--- INPUT MATERIAL ---

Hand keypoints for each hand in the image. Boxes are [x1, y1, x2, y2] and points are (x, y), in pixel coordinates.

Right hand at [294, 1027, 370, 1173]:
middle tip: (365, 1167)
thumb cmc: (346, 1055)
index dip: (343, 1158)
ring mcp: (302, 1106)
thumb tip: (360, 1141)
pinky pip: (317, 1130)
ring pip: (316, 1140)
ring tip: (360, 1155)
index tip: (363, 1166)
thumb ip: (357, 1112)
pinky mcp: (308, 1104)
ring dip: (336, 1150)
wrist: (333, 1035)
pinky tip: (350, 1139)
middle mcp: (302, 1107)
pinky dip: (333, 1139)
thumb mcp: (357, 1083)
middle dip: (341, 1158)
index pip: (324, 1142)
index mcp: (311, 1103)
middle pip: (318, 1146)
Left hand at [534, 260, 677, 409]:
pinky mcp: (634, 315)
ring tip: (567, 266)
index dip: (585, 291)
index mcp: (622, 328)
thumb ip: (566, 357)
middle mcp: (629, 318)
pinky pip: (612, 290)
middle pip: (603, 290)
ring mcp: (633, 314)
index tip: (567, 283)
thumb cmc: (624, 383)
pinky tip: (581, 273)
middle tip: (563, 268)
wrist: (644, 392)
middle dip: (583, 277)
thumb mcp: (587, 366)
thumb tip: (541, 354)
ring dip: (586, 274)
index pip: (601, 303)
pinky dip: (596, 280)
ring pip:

---

EXERCISE BRIEF -
Starting at the top, retype every line of the material above exactly.

THE COMPLETED TASK -
Hand keypoints for each hand in the image. Boxes are [x1, y1, x2, y2] and points are (x, y), in pixel coordinates.

Right hand at [294, 1027, 370, 1173]:
middle tip: (365, 1167)
thumb cmc: (346, 1055)
index dip: (343, 1158)
ring mcp: (302, 1106)
thumb tip: (360, 1141)
pinky pip: (317, 1130)
ring pip: (316, 1140)
ring tip: (360, 1155)
index tip: (363, 1166)
thumb ip: (357, 1112)
pinky mcp: (308, 1104)
ring dip: (336, 1150)
wrist: (333, 1035)
pinky tip: (350, 1139)
middle mcp: (302, 1107)
pinky dip: (333, 1139)
thumb mcp: (357, 1083)
middle dip: (341, 1158)
index pip: (324, 1142)
index mcp: (311, 1103)
middle pip: (318, 1146)
Left hand at [534, 260, 677, 409]:
pinky mcp: (634, 315)
ring tip: (567, 266)
index dip: (585, 291)
index mcp: (622, 328)
thumb ip: (566, 357)
middle mcp: (629, 318)
pinky pip: (612, 290)
middle pip: (603, 290)
ring mcp: (633, 314)
index tip: (567, 283)
thumb cmc: (624, 383)
pinky tip: (581, 273)
middle tip: (563, 268)
wrist: (644, 392)
middle dip: (583, 277)
thumb mcp: (587, 366)
thumb tip: (541, 354)
ring dip: (586, 274)
index pip: (601, 303)
pinky dip: (596, 280)
ring pip:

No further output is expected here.